I agree with what everyone else is saying....if it's not harmful to the patient or the baby, no biggie. If it is harmful or potentially harmful, I have them sign an AMA form and document very extensively the teaching that I have done. For example, I had a patient once that came in and wanted to use the Bradley Method-fine, no problem there. She was however very unprepared, I think she just thought the Bradley Methond meant no medication. She literally screamed at the top of her lungs for eleven hours straight-she didn't even stop screaming between contractions!! We had to move patients to rooms in the med-surg department because they were complaining about her and they couldn't sleep. She refused an IV, she refused ANY monitoring, not even intermittent or fetoscope. At one point her husband asked me "is everything OK?" I had to give him the honest answer-"I am assuming so but since you won't let me do any monitoring, I can't be sure." He then actually said to me "well, I don't mean the baby, I don't care about the baby, I mean with my wife." I had this patient sign an AMA form and I documented that conversation as well!

But I do have another question....is amniotomy standard procedure in your hospital????????

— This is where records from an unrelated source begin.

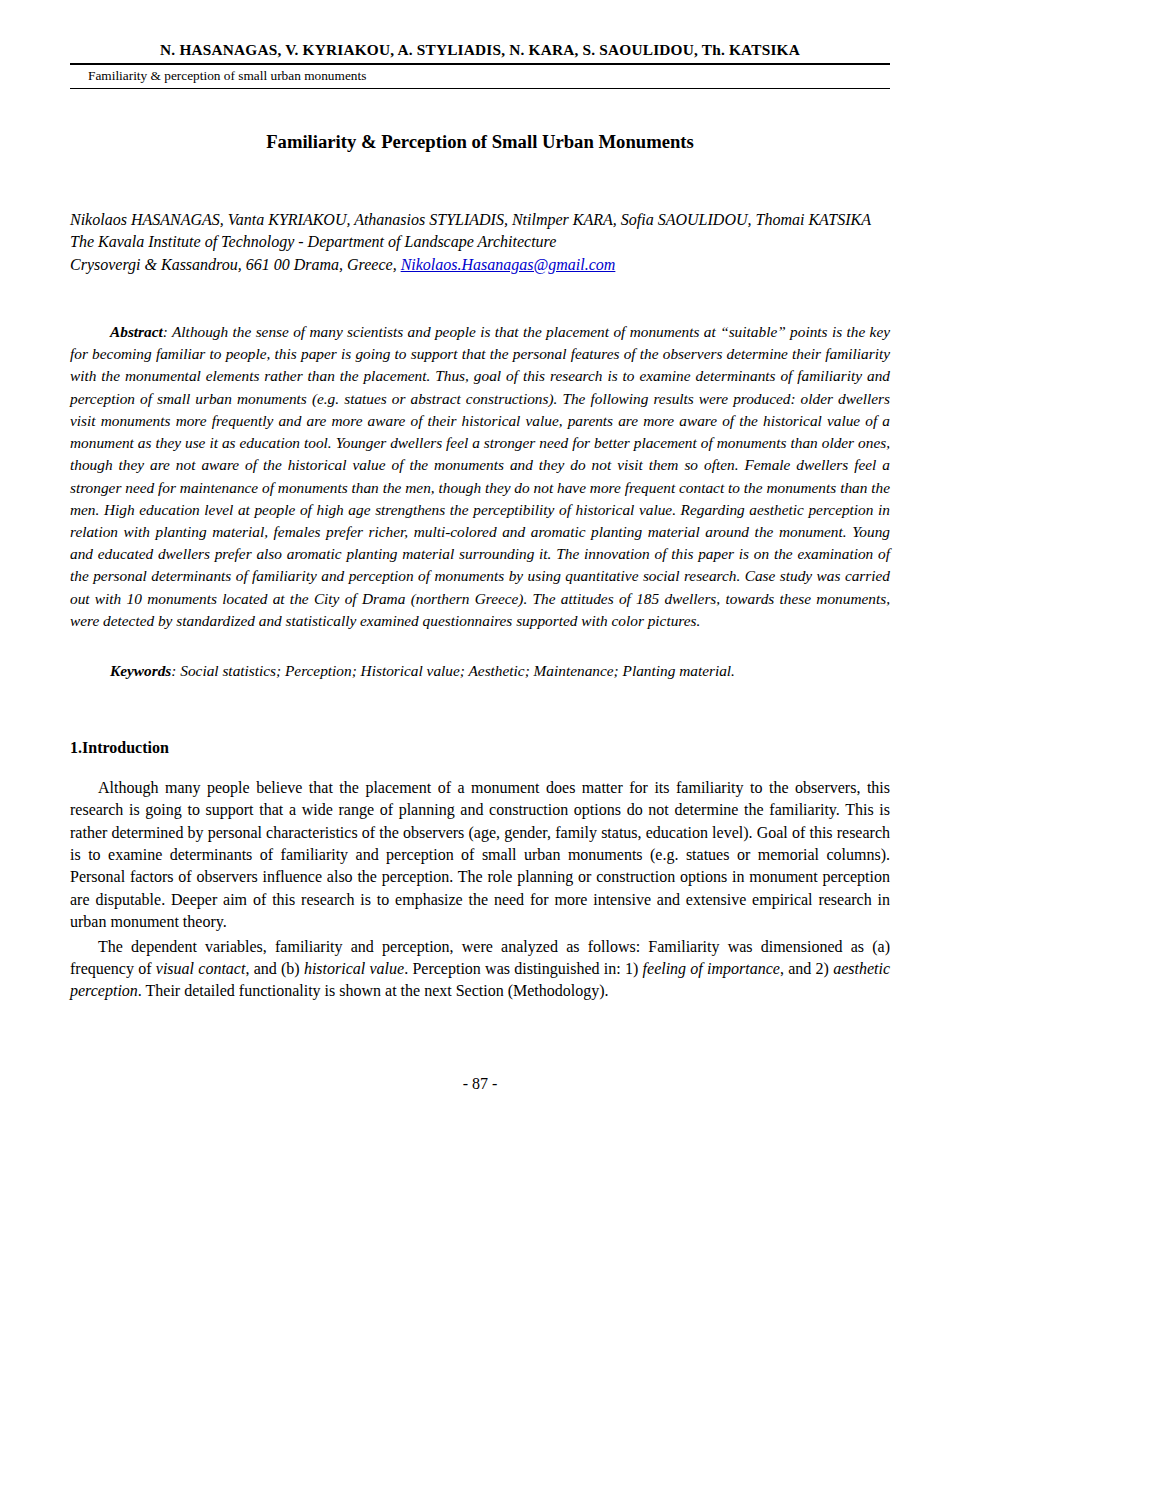N. HASANAGAS, V. KYRIAKOU, A. STYLIADIS, N. KARA, S. SAOULIDOU, Th. KATSIKA
Familiarity & perception of small urban monuments
Familiarity & Perception of Small Urban Monuments
Nikolaos HASANAGAS, Vanta KYRIAKOU, Athanasios STYLIADIS, Ntilmper KARA, Sofia SAOULIDOU, Thomai KATSIKA
The Kavala Institute of Technology - Department of Landscape Architecture
Crysovergi & Kassandrou, 661 00 Drama, Greece, Nikolaos.Hasanagas@gmail.com
Abstract: Although the sense of many scientists and people is that the placement of monuments at “suitable” points is the key for becoming familiar to people, this paper is going to support that the personal features of the observers determine their familiarity with the monumental elements rather than the placement. Thus, goal of this research is to examine determinants of familiarity and perception of small urban monuments (e.g. statues or abstract constructions). The following results were produced: older dwellers visit monuments more frequently and are more aware of their historical value, parents are more aware of the historical value of a monument as they use it as education tool. Younger dwellers feel a stronger need for better placement of monuments than older ones, though they are not aware of the historical value of the monuments and they do not visit them so often. Female dwellers feel a stronger need for maintenance of monuments than the men, though they do not have more frequent contact to the monuments than the men. High education level at people of high age strengthens the perceptibility of historical value. Regarding aesthetic perception in relation with planting material, females prefer richer, multi-colored and aromatic planting material around the monument. Young and educated dwellers prefer also aromatic planting material surrounding it. The innovation of this paper is on the examination of the personal determinants of familiarity and perception of monuments by using quantitative social research. Case study was carried out with 10 monuments located at the City of Drama (northern Greece). The attitudes of 185 dwellers, towards these monuments, were detected by standardized and statistically examined questionnaires supported with color pictures.
Keywords: Social statistics; Perception; Historical value; Aesthetic; Maintenance; Planting material.
1.Introduction
Although many people believe that the placement of a monument does matter for its familiarity to the observers, this research is going to support that a wide range of planning and construction options do not determine the familiarity. This is rather determined by personal characteristics of the observers (age, gender, family status, education level). Goal of this research is to examine determinants of familiarity and perception of small urban monuments (e.g. statues or memorial columns). Personal factors of observers influence also the perception. The role planning or construction options in monument perception are disputable. Deeper aim of this research is to emphasize the need for more intensive and extensive empirical research in urban monument theory.
The dependent variables, familiarity and perception, were analyzed as follows: Familiarity was dimensioned as (a) frequency of visual contact, and (b) historical value. Perception was distinguished in: 1) feeling of importance, and 2) aesthetic perception. Their detailed functionality is shown at the next Section (Methodology).
- 87 -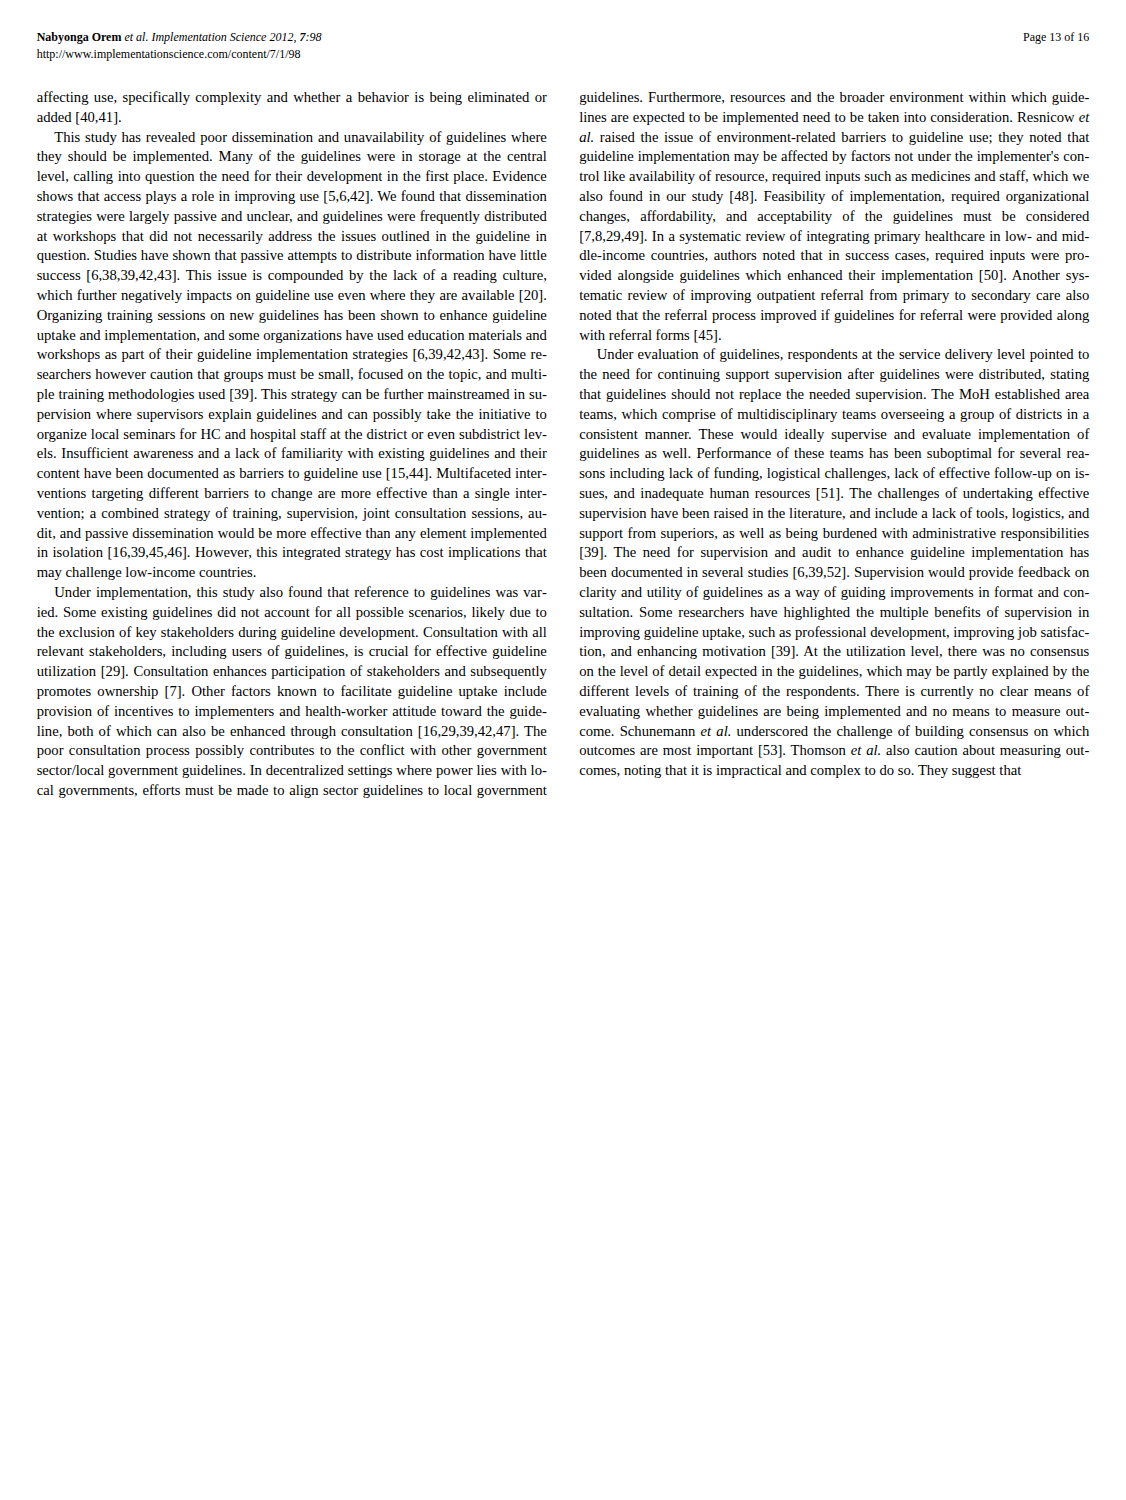Nabyonga Orem et al. Implementation Science 2012, 7:98
http://www.implementationscience.com/content/7/1/98
Page 13 of 16
affecting use, specifically complexity and whether a behavior is being eliminated or added [40,41].
This study has revealed poor dissemination and unavailability of guidelines where they should be implemented. Many of the guidelines were in storage at the central level, calling into question the need for their development in the first place. Evidence shows that access plays a role in improving use [5,6,42]. We found that dissemination strategies were largely passive and unclear, and guidelines were frequently distributed at workshops that did not necessarily address the issues outlined in the guideline in question. Studies have shown that passive attempts to distribute information have little success [6,38,39,42,43]. This issue is compounded by the lack of a reading culture, which further negatively impacts on guideline use even where they are available [20]. Organizing training sessions on new guidelines has been shown to enhance guideline uptake and implementation, and some organizations have used education materials and workshops as part of their guideline implementation strategies [6,39,42,43]. Some researchers however caution that groups must be small, focused on the topic, and multiple training methodologies used [39]. This strategy can be further mainstreamed in supervision where supervisors explain guidelines and can possibly take the initiative to organize local seminars for HC and hospital staff at the district or even subdistrict levels. Insufficient awareness and a lack of familiarity with existing guidelines and their content have been documented as barriers to guideline use [15,44]. Multifaceted interventions targeting different barriers to change are more effective than a single intervention; a combined strategy of training, supervision, joint consultation sessions, audit, and passive dissemination would be more effective than any element implemented in isolation [16,39,45,46]. However, this integrated strategy has cost implications that may challenge low-income countries.
Under implementation, this study also found that reference to guidelines was varied. Some existing guidelines did not account for all possible scenarios, likely due to the exclusion of key stakeholders during guideline development. Consultation with all relevant stakeholders, including users of guidelines, is crucial for effective guideline utilization [29]. Consultation enhances participation of stakeholders and subsequently promotes ownership [7]. Other factors known to facilitate guideline uptake include provision of incentives to implementers and health-worker attitude toward the guideline, both of which can also be enhanced through consultation [16,29,39,42,47]. The poor consultation process possibly contributes to the conflict with other government sector/local government guidelines. In decentralized settings where power lies with local governments, efforts must be made to align sector guidelines to local government guidelines. Furthermore, resources and the broader environment within which guidelines are expected to be implemented need to be taken into consideration. Resnicow et al. raised the issue of environment-related barriers to guideline use; they noted that guideline implementation may be affected by factors not under the implementer's control like availability of resource, required inputs such as medicines and staff, which we also found in our study [48]. Feasibility of implementation, required organizational changes, affordability, and acceptability of the guidelines must be considered [7,8,29,49]. In a systematic review of integrating primary healthcare in low- and middle-income countries, authors noted that in success cases, required inputs were provided alongside guidelines which enhanced their implementation [50]. Another systematic review of improving outpatient referral from primary to secondary care also noted that the referral process improved if guidelines for referral were provided along with referral forms [45].
Under evaluation of guidelines, respondents at the service delivery level pointed to the need for continuing support supervision after guidelines were distributed, stating that guidelines should not replace the needed supervision. The MoH established area teams, which comprise of multidisciplinary teams overseeing a group of districts in a consistent manner. These would ideally supervise and evaluate implementation of guidelines as well. Performance of these teams has been suboptimal for several reasons including lack of funding, logistical challenges, lack of effective follow-up on issues, and inadequate human resources [51]. The challenges of undertaking effective supervision have been raised in the literature, and include a lack of tools, logistics, and support from superiors, as well as being burdened with administrative responsibilities [39]. The need for supervision and audit to enhance guideline implementation has been documented in several studies [6,39,52]. Supervision would provide feedback on clarity and utility of guidelines as a way of guiding improvements in format and consultation. Some researchers have highlighted the multiple benefits of supervision in improving guideline uptake, such as professional development, improving job satisfaction, and enhancing motivation [39]. At the utilization level, there was no consensus on the level of detail expected in the guidelines, which may be partly explained by the different levels of training of the respondents. There is currently no clear means of evaluating whether guidelines are being implemented and no means to measure outcome. Schunemann et al. underscored the challenge of building consensus on which outcomes are most important [53]. Thomson et al. also caution about measuring outcomes, noting that it is impractical and complex to do so. They suggest that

Specializes in Family NP, OB Nursing.

Routinely, for an admit already in labor: No. Sometimes the docs will use AROM as the first step in a postdate induction with a favorable cervix and every once in awhile a doc will AROM to speed things along, but our docs usually just wait until it breaks on its own.

It's one thing they are pretty good about it and as the one OB always says, "I ain't gonna go courtin' no trouble."

ours go courting trouble because the do AROM some at 1 cm because he can and another usually starts pit about 7am and will break water when his are 4cm you can't convince them that it really only speeds things up on average 30 minutes again they don't have time to wait or they can intervene and put internal monitors in...but again we have the majority induced or augmented...hopefully they are changing some with more info on late preterm.